### Supplied passage:
The Conservatives C-30 is actually more circumscribed, since the information is limited to customer name, address, phone number, e-mail address and IP address. The Liberals' C-74 allowed for name, address and "any other identifiers". I would assume that "any other identifiers" would include the laundry list of items that was included in last year's proposed Bill C-52:

  • mobile identification number,
  • electronic serial number (ESN),
  • local service provider identifier,
  • international mobile equipment identity (IMEI) number,
  • international mobile subscriber identity (IMSI) number and
  • subscriber identity module (SIM) card number

Regardless of the federal political party that is advocating for its adoption, warrantless access to customer information is a very bad idea.

The hidden gag order in Bill C-30 (aka the lawful access bill)

While much attention has been focused on the general problems with Bill C-30 - Protecting Children from Internet Predators Act, we are starting to see some very good commentary on the details.

One detail that hasn't really seen the light (and it may not be an accident) is the hidden gag order. Not only will the police, national security folks and the competition cops be able to get customer names, addresses, IP addresses and e-mail addresses without a warrant, there's a gag order that means you'll likely never find out you've been the subject of such an inquiry even if you ask your ISP.

Section 23 looks like it was designed to be obscure and obtuse:

23. Personal information, as defined in subsection 2(1) of the Personal Information Protection and Electronic Documents Act, that is provided under subsection 16(1) or 17(1) is deemed, for the purposes of subsections 9(2.1) to (2.4) of that Act, to be disclosed under subparagraph 7(3)(c.1)(i) or (ii), and not under paragraph 7(3)(i), of that Act. This section operates despite the other provisions of Part 1 of that Act.

Unless you're familiar with the Personal Information Protection and Electronic Documents Act, you'll probably miss what this means.

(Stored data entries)
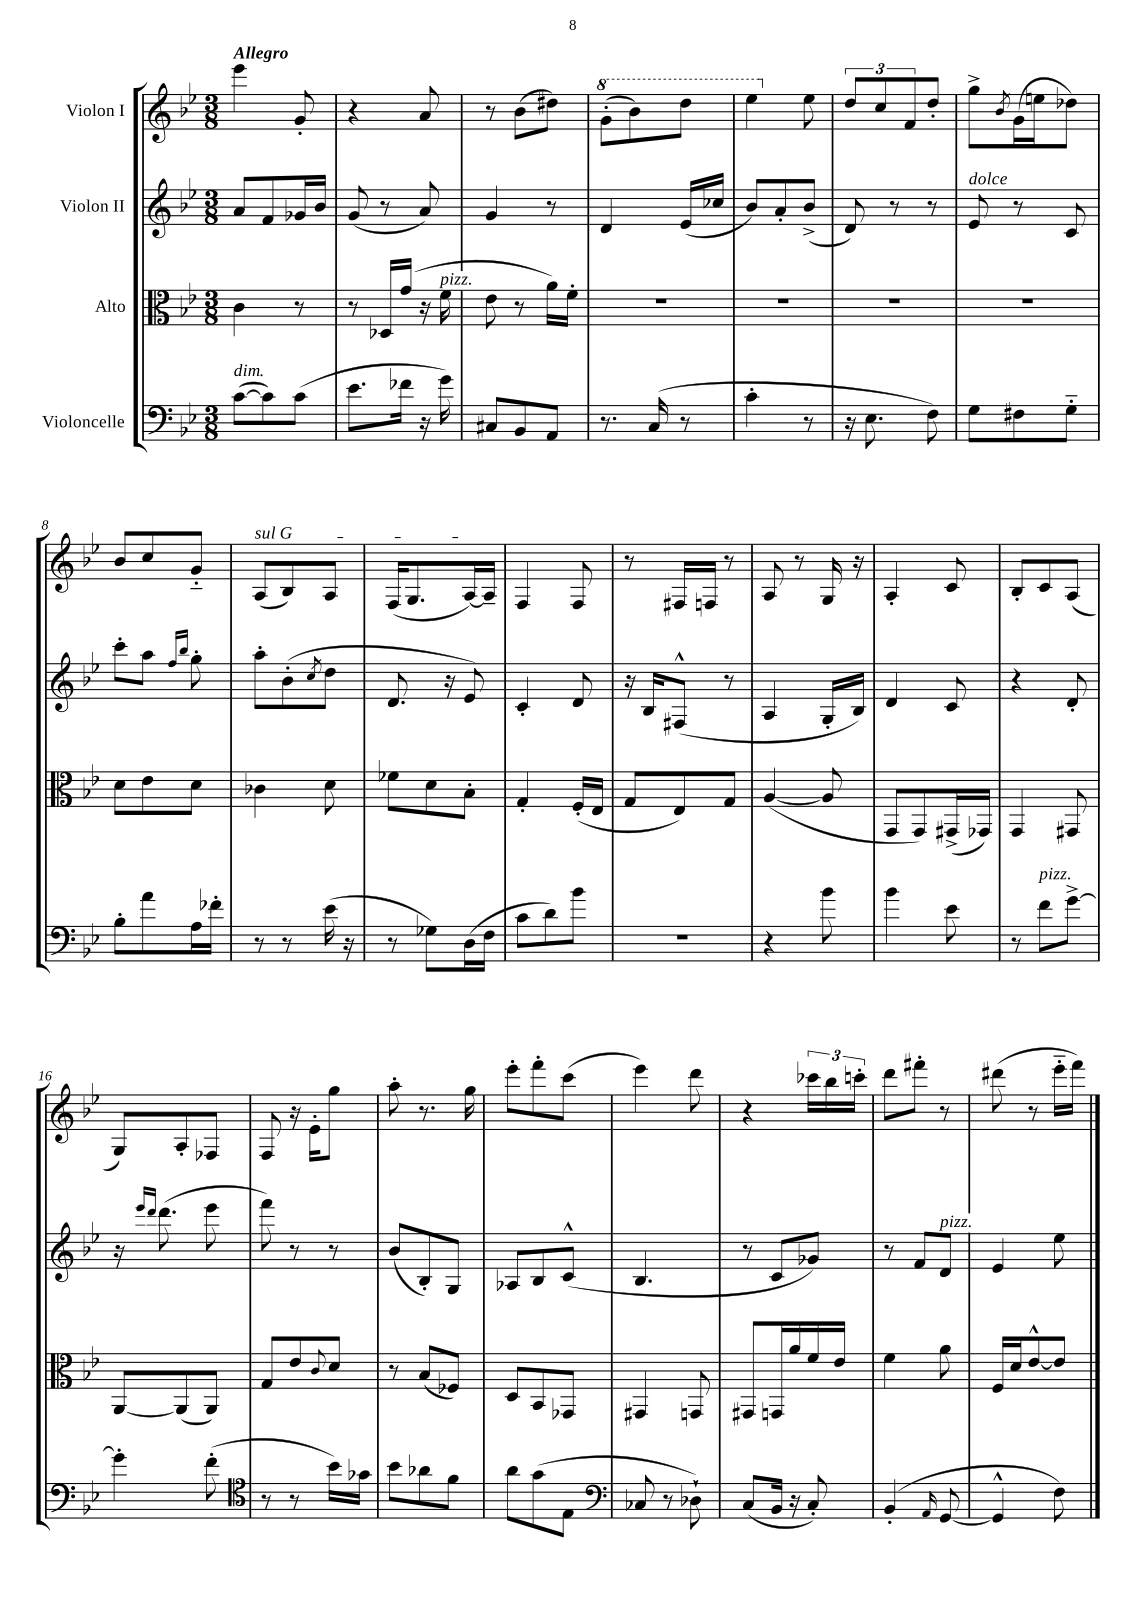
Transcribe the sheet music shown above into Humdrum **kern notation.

**kern	**kern	**kern	**kern
*part4	*part3	*part2	*part1
*staff4	*staff3	*staff2	*staff1
*I"Violoncelle	*I"Alto	*I"Violon II	*I"Violon I
*clefF4	*clefC3	*clefG2	*clefG2
*k[b-e-]	*k[b-e-]	*k[b-e-]	*k[b-e-]
*M3/8	*M3/8	*M3/8	*M3/8
=1	=1	=1	=1
!	!	!	!LO:TX:a:B:t=Allegro
!LO:TX:a:i:t=dim.	!	!	!
([8c\L	4c\	8a/L	4eee-\
8c\])	.	8f/	.
(8c\J	8r	16g-X/L	8g'/
.	.	16b-/JJ	.
=2	=2	=2	=2
8.e-\L	8r	(8g/	4r
.	16D-X/LL	8r	.
16f-X\Jk	(16g/JJ	.	.
16r	16r	8a/)	8a/
!	!LO:TX:a:i:t=pizz.	!	!
16g\)	16f\	.	.
=3	=3	=3	=3
8C#X/L	8e-\	4g/	8r
8BB-/	8r	.	(8b-\L
8AA/J	16a\LL)	8r	8dd#X\J)
.	16f'\JJ	.	.
=4	=4	=4	=4
*	*	*	*8va
8.r	4.r	4d/	(8gg'\L
.	.	.	8bb-\)
(16C/	.	.	.
8r	.	(16e-/LL	8ddd\J
.	.	16cc-X/JJ	.
=5	=5	=5	=5
4c'\	4.r	8b-/L)	4eee-\
.	.	8a'/	.
*	*	*	*X8va
8r	.	(8b-^/J	8ee-\
=6	=6	=6	=6
16r	4.r	8d/)	12dd/L
8.E-\	.	.	.
.	.	.	12cc/
.	.	8r	.
.	.	.	12f/
8F\)	.	8r	8dd'/J
=7	=7	=7	=7
!	!	!LO:TX:a:i:t=dolce	!
8G\L	4.r	8e-/	8gg^\L
.	.	.	8qb-/
8F#X\	.	8r	(16g\L
.	.	.	16een\J
8G\J	.	8c/	8dd-X\J)
!!LO:LB:g=z
=8	=8	=8	=8
8B-'\L	8d\L	8ccc'\L	8b-/L
8a\	8e-\	8aa\J	8cc/
.	.	16qqff/LL	.
.	.	16qqbb-/JJ	.
16A\L	8d\J	8gg'\	8g/J
16f-X'\JJ	.	.	.
=9	=9	=9	=9
!	!	!	!LO:TX:a:i:t=sul G
8r	4c-X\	8aa'\L	(8A/L
8r	.	(8b-'\	8B-/)
.	.	8qcc/	.
(16e-\	8d\	8dd\J	8A/J
16r	.	.	.
=10	=10	=10	=10
8r	8f-X\L	8.d/	(16F/KL
.	.	.	8.G/
8G-X\L)	8d\	.	.
.	.	16r	.
(16D\L	8B-'\J	8e-/)	[16A/L)
16F\JJ	.	.	16A~/JJ]
=11	=11	=11	=11
8c\L	4G'/	4c'/	4F/
8d\)	.	.	.
8b-\J	(16F'/LL	8d/	8F/
.	16E-/JJ	.	.
=12	=12	=12	=12
4.r	8G/L	16r	8r
.	.	16B-/KL	.
.	8E-/)	(8F#X^^/J	16F#X/LL
.	.	.	16Fn/JJ
.	8G/J	8r	8r
=13	=13	=13	=13
4r	([4A/	4A/	8A/
.	.	.	8r
8b-\	8A/]	16G'/LL	16G/
.	.	16B-/JJ)	16r
=14	=14	=14	=14
4b-\	8GG/L	4d/	4A'/
.	8GG/)	.	.
8e-\	(16GG#X^/L	8c/	8c/
.	16GG-X/JJ)	.	.
=15	=15	=15	=15
8r	4GG/	4r	8B-'/L
!LO:TX:a:i:t=pizz.	!	!	!
8f\L	.	.	8c/
[8g^\J	8GG#X/	8d'/	(8A/J
!!LO:LB:g=z
=16	=16	=16	=16
4g'\]	[8AA/L	16r	8G/L)
.	.	16qqeee-/LL	.
.	.	16qqddd/JJ	.
.	.	(8.ddd\	.
.	(8AA/]	.	8A'/
(8f'\	8AA/J)	8eee-\	8F-X/J
=17	=17	=17	=17
*clefC4	*	*	*
8r	8G/L	8fff\)	8F/
8r	8e-/	8r	16r
.	.	.	16e-'\KL
.	8qqc/	.	.
16b-\LL)	8d/J	8r	8gg\J
16g-X\JJ	.	.	.
=18	=18	=18	=18
8b-\L	8r	(8b-/L	8aa'\
8a-X\	(8B-/L	8B-'/)	8.r
8f\J	8F-X/J)	8G/J	.
.	.	.	16gg\
=19	=19	=19	=19
8a\L	8D/L	8A-X/L	8eee-'\L
(8g\	8BB-/	8B-/	8fff'\
8E-\J	8GG-X/J	(8c^^/J	(8ccc\J
=20	=20	=20	=20
*clefF4	*	*	*
8C-X/	4GG#X/	4.B-/	4eee-\)
8r	.	.	.
8D-X`\)	8GGn/	.	8ddd\
=21	=21	=21	=21
(8C/L	8GG#X/L	8r	4r
16BB-/Jk	16GGn/L	8c/L	.
16r	16a/	.	.
8C'/)	16f/	8g-X/J)	24ccc-X\LL
.	.	.	24bb-\
.	16e-/JJ	.	.
.	.	.	24cccn'\JJ
=22	=22	=22	=22
(4BB-'/	4f\	8r	8ddd\L
.	.	8f/L	8fff#X'\J
16qqAA/	.	.	.
!	!	!LO:TX:a:i:t=pizz.	!
[8GG/	8a\	8d/J	8r
=23	=23	=23	=23
4GG^^/]	16F/LL	4e-/	(8ddd#X\
.	16d/J	.	.
.	[8e-^^/	.	8r
8F\)	8e-/J]	8ee-\	16eee-\LL
.	.	.	16fff\JJ)
==	==	==	==
*-	*-	*-	*-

### Exercise tasks:
• A. Answer these questions from the passage on Bill C-30:
(i) Which five pieces of customer information does C-30 limit access to?
(ii) Which party's bill allowed for name, address and "any other identifiers", and what was its number?
(iii) What full title does the passage give for Bill C-30?
• B. Duplicate the part of the passage on Bill C-30 between "23. Personal information, as" and "what this means.", inclusive, without changing any of the wording.

### Answer set:
• A.
(i) Customer name, address, phone number, e-mail address and IP address.
(ii) The Liberals' bill, C-74.
(iii) Protecting Children from Internet Predators Act.

• B.
23. Personal information, as defined in subsection 2(1) of the Personal Information Protection and Electronic Documents Act, that is provided under subsection 16(1) or 17(1) is deemed, for the purposes of subsections 9(2.1) to (2.4) of that Act, to be disclosed under subparagraph 7(3)(c.1)(i) or (ii), and not under paragraph 7(3)(i), of that Act. This section operates despite the other provisions of Part 1 of that Act.

Unless you're familiar with the Personal Information Protection and Electronic Documents Act, you'll probably miss what this means.